Von Tilo Wagner | 21.05.2014
    Windräder stehen Windräder auf einem Hügel bei Valenca do Minho in Nord-Portugal.
    Windräder bei Valenca do Minho in Nord-Portugal. (dpa / Uwe Gerig)
    Vor der Neuen Universität Lissabon stehen ein paar Frauen und Männer und verteilen Flyer an Studenten und Uni-Mitarbeiter. Sie tragen mattgrüne T-Shirts und kleine Fahnen mit einer aufgedruckten Mohnblume. Die Mittel für den Wahlkampf sind beschränkt, denn die Partei Livre ist jung. Bei der Europawahl treten ihre Kandidaten zum ersten Mal an.
    Carlos Teixeira ist mit dem Wahlkampf trotzdem zufrieden. Der Biologe mit dem kurz geschnittenen Backenbart steht auf Listenplatz Nummer drei:
    „Unsere Partei setzt sich für die Studenten ein. Zum Beispiel für das Erasmus-Programm. Wir glauben, dass Erasmus ganz wichtig ist, um eine europäische Identität zu formen."
    In Portugal gibt es im laufenden Wahlkampf kaum eine andere Partei, die so viel und so konstruktiv über Europa redet. Während die fünf großen Parteien, die bisher in Straßburg vertreten sind, über die Zukunft Portugals nach dem Ausstieg aus dem Euro-Rettungsschirm streiten, fordern kleinere Linksparteien gleich das Ende des Euro oder der Europäischen Union.

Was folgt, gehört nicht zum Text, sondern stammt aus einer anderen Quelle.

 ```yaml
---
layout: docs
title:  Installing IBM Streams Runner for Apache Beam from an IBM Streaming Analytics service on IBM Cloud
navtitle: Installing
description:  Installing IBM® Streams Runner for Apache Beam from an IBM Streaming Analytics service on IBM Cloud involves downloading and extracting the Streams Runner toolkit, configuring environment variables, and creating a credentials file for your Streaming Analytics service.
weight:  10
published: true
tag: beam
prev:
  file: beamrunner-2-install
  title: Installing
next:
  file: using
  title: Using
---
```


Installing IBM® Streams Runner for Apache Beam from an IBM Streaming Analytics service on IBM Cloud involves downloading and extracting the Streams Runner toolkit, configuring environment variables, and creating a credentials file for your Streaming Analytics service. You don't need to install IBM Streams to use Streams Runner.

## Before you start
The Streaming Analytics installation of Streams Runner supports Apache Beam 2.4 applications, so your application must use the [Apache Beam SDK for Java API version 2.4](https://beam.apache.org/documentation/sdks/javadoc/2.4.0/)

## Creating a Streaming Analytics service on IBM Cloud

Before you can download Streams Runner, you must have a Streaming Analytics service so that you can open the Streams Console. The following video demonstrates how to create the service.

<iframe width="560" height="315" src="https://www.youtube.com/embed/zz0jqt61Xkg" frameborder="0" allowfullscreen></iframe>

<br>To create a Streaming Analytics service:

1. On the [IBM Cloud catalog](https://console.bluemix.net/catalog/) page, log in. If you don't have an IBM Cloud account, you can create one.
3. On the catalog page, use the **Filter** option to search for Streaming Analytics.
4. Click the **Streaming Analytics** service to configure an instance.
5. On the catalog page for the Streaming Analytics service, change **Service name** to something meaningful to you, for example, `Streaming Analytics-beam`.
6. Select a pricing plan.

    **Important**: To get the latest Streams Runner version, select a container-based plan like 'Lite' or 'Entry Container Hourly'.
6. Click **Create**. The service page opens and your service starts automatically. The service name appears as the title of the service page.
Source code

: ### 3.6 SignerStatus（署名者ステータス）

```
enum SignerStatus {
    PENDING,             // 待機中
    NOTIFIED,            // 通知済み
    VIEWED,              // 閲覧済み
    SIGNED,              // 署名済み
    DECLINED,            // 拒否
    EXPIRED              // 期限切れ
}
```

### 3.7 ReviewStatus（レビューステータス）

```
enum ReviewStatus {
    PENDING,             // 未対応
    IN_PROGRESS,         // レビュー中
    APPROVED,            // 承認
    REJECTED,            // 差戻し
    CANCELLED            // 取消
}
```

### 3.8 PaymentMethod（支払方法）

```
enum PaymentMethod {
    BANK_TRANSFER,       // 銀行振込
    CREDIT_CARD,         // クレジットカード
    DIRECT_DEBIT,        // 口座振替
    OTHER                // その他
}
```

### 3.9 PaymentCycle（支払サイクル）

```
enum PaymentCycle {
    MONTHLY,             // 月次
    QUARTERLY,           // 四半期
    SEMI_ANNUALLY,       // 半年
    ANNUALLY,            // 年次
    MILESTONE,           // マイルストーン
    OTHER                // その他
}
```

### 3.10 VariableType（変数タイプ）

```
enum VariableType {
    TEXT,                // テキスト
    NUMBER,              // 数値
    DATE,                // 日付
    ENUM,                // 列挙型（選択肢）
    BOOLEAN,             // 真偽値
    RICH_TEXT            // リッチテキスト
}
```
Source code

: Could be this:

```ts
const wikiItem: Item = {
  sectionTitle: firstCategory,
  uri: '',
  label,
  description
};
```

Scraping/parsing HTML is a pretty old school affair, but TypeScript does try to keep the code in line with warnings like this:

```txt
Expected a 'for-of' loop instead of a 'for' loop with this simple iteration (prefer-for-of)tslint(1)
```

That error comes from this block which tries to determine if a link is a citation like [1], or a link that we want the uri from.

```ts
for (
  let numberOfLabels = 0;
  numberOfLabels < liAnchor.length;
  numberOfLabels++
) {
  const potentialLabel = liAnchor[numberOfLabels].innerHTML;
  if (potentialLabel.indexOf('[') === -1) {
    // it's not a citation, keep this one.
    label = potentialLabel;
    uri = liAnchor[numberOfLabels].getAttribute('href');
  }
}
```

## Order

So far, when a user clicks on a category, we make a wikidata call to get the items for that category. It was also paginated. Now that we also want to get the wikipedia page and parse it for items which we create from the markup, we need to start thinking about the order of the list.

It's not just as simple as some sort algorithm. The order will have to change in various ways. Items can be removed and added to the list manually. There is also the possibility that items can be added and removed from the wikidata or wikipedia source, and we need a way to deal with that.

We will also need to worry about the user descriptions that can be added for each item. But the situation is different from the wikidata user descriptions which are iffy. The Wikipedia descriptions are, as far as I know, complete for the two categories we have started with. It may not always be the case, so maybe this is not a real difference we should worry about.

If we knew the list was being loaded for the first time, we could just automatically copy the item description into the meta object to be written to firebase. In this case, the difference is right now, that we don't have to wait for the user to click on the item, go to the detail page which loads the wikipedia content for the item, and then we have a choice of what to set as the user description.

    Das "Ulysses"-Projekt: Europas Süden produziert die Energie für den Norden
    Die Partei Livre unterscheidet sich von ihnen, und das liegt vor allem an ihrem Spitzenkandidaten und Parteigründer Rui Tavares: Der 41-jährige promovierte Historiker saß als unabhängiger Abgeordneter in der Fraktion der Grünen im Europäischen Parlament. Tavares will mit seiner Partei ganz neue Akzente setzen:
    „Wir müssen neue Kapitel des europäischen Fortschrittsgedankens schreiben. Was sind heute unsere Ziele, die auf dem gleichen Niveau stehen wie die historischen Errungenschaften des 8-Stunden-Arbeitstags, des Wahlrechts für Frauen oder des allgemeine Wahlrechts? Darüber müssen wir in der europäischen Linken diskutieren. Ein paar Vorschläge haben wir bereits: Europäische Universitäten schaffen; die europäische Demokratie aufbauen; den Gewerkschaften das Recht geben, vor dem Europäischen Gerichtshof zu klagen und die Einführung eines Grundeinkommens für junge Europäer. Sie können diese staatlichen Zuschüsse nutzen, um ihre eigenen Unternehmen zu gründen oder andere Ideen zu verwirklichen."
    An Ideen mangelt es Rui Tavares nicht. Der schmächtige Mann mit den runden Brillengläsern hat bereits ein wirtschaftspolitisches Projekt ins Leben gerufen. Mit „Ulysses" will er die Rolle südeuropäischer Staaten in der EU neu definieren. In Zukunft soll Südeuropa die Energie für den Norden produzieren soll. Als Vorbild nennt Tavares die Tennessee Valley Authority, die der amerikanische Präsident Franklin D. Roosevelt in den 1930er-Jahren im Rahmen seines New-Deal-Aufbauprogramms gegründet hatte. Ihr Ziel war es, in große Energieprojekte im verarmten Süden der USA zu investieren.
    "Der jetzige Sparkurs wird gravierend schlechte Folgen für Europa haben".
    Auch die EU müsse jetzt eine Regierungsbehörde gründen, fordert Tavares, die den Ausbau von erneuerbarer Energie im Süden Europas in großem Maßstab koordiniere. Der jetzige Sparkurs dagegen werde gravierend schlechte Folgen für Europa haben, warnt Tavares
    „Bürger aus Mittel- und Nordeuropa, die glauben, dass Politiker wie Samaras in Griechenland oder Passos Coelho in Portugal die besten Verbündeten seien, haben sich kräftig getäuscht. Diese Politiker mögen zwar die Anweisungen der Troika pflichtbewusst umsetzen, aber sie zerstören damit den europäischen Geist in Ländern, die immer sehr pro-europäisch waren. Ihre Politik führt nicht nur zu sozialen Konflikten in den Krisenländern im Süden Europas, sondern sie führt zu einer tiefen Spaltung der europäischen Kultur."
    Damit hat auch die Partei Livre zu kämpfen. Selten waren in Portugal europäische Themen so unpopulär wie im laufenden Wahlkampf. Das Vertrauen in die Europäische Union ist auf einen absoluten Tiefststand gesunken. Und es gibt noch andere Gründe, warum die neue Partei in Portugal am Wahltag scheitern könnte: Im linken Parteienspektrum drängeln sich bereits die gemäßigten Sozialisten, die Kommunisten und der Linksblock.
    Aus den Umfragen zur Europawahl lässt sich nicht herauslesen, wie stark die Partei Livre wirklich ist. Wenn sie es schafft, einen Teil der vielen unzufriedenen Wähler für sich zu gewinnen, könnte zumindest Spitzenkandidat Rui Tavares in Straßburg weiter an seinen europäischen Projekten basteln.